§ About this task
Count the lines of the material below that contain the string "tampoco", treating uppercase and lowercase as different, and give only the number.

##########

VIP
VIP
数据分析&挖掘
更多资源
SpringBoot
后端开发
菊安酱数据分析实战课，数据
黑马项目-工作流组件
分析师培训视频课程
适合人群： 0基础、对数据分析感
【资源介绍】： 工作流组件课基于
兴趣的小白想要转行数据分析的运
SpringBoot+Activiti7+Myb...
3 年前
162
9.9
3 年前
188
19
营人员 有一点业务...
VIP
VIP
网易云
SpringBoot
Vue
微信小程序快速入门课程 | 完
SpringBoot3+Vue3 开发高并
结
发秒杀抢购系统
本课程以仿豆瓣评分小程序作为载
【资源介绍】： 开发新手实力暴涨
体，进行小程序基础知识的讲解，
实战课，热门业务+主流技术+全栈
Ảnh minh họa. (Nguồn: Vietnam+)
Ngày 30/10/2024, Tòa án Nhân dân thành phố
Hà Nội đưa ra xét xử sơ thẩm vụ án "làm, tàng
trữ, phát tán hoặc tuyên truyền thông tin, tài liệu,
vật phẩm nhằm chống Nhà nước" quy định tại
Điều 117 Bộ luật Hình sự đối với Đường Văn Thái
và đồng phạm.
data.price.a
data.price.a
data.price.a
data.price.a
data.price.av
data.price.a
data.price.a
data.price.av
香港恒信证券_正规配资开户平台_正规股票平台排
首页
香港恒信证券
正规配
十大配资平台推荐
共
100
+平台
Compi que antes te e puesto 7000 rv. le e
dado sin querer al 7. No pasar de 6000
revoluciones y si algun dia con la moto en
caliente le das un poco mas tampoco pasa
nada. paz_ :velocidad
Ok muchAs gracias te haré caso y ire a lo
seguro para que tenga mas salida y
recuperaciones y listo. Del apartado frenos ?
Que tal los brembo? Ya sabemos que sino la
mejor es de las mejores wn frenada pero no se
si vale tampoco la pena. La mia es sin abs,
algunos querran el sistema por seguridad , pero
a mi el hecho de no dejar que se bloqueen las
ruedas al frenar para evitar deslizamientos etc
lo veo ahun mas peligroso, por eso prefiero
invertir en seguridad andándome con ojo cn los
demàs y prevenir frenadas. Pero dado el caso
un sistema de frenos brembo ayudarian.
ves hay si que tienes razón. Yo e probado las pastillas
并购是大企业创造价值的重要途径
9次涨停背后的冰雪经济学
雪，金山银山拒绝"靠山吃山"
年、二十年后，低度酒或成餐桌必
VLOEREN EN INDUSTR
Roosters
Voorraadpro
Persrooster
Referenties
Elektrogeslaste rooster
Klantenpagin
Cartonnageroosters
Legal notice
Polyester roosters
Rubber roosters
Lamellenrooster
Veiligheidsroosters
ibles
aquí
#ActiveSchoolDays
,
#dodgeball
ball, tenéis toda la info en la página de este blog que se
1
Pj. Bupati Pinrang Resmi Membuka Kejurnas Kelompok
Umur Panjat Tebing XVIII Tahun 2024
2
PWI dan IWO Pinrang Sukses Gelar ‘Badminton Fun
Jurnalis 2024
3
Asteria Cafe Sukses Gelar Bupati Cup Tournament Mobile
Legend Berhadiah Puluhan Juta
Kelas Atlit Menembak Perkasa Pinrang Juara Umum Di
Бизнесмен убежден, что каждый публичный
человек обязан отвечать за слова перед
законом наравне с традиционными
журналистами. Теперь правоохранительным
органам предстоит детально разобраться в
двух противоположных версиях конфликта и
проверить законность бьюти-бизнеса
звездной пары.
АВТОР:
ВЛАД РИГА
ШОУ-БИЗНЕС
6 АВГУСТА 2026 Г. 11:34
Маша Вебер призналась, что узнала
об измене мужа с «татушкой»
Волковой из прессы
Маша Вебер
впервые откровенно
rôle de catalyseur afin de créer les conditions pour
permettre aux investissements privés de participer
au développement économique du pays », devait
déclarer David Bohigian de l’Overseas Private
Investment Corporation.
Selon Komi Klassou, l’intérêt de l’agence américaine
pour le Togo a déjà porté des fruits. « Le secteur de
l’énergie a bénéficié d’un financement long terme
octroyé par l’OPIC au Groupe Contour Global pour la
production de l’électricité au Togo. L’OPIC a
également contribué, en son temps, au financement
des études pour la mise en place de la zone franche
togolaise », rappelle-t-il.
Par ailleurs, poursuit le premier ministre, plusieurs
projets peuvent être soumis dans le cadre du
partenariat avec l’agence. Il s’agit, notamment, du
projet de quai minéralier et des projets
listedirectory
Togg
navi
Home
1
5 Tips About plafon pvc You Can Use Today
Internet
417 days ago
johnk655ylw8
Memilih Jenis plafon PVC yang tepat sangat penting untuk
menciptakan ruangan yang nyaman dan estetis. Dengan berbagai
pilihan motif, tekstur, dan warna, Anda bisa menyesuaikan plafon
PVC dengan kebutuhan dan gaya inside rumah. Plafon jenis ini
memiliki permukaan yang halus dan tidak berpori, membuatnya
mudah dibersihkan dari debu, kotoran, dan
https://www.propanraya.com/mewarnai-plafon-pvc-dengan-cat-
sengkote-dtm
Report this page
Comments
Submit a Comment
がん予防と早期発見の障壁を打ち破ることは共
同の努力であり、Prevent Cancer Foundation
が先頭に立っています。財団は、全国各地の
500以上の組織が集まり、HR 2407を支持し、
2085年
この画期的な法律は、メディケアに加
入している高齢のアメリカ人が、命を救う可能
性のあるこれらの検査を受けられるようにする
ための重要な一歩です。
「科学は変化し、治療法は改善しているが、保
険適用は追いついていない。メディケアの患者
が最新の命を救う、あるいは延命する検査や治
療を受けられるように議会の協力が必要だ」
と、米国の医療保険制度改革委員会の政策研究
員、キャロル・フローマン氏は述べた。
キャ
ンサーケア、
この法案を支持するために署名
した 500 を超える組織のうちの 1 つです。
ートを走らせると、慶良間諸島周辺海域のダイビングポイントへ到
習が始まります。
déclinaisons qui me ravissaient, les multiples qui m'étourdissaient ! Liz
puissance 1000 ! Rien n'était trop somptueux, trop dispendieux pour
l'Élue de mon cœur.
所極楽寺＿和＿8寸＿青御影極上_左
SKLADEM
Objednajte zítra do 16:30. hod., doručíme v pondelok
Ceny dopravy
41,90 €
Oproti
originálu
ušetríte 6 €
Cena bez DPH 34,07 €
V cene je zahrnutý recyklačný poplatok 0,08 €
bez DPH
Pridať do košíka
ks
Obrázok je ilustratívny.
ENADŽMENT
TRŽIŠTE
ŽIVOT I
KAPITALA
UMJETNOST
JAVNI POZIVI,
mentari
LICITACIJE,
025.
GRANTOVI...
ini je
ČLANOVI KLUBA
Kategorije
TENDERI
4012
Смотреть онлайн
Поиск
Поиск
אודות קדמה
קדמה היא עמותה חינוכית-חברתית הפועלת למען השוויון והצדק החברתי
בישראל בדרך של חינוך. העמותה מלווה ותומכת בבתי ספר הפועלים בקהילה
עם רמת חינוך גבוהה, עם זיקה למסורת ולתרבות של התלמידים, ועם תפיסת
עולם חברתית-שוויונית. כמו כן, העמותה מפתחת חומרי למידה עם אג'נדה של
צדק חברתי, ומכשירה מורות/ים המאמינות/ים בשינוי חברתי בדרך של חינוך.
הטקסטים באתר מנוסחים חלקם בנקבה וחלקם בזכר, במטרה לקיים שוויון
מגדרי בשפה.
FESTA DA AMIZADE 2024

##########

§ Task response
2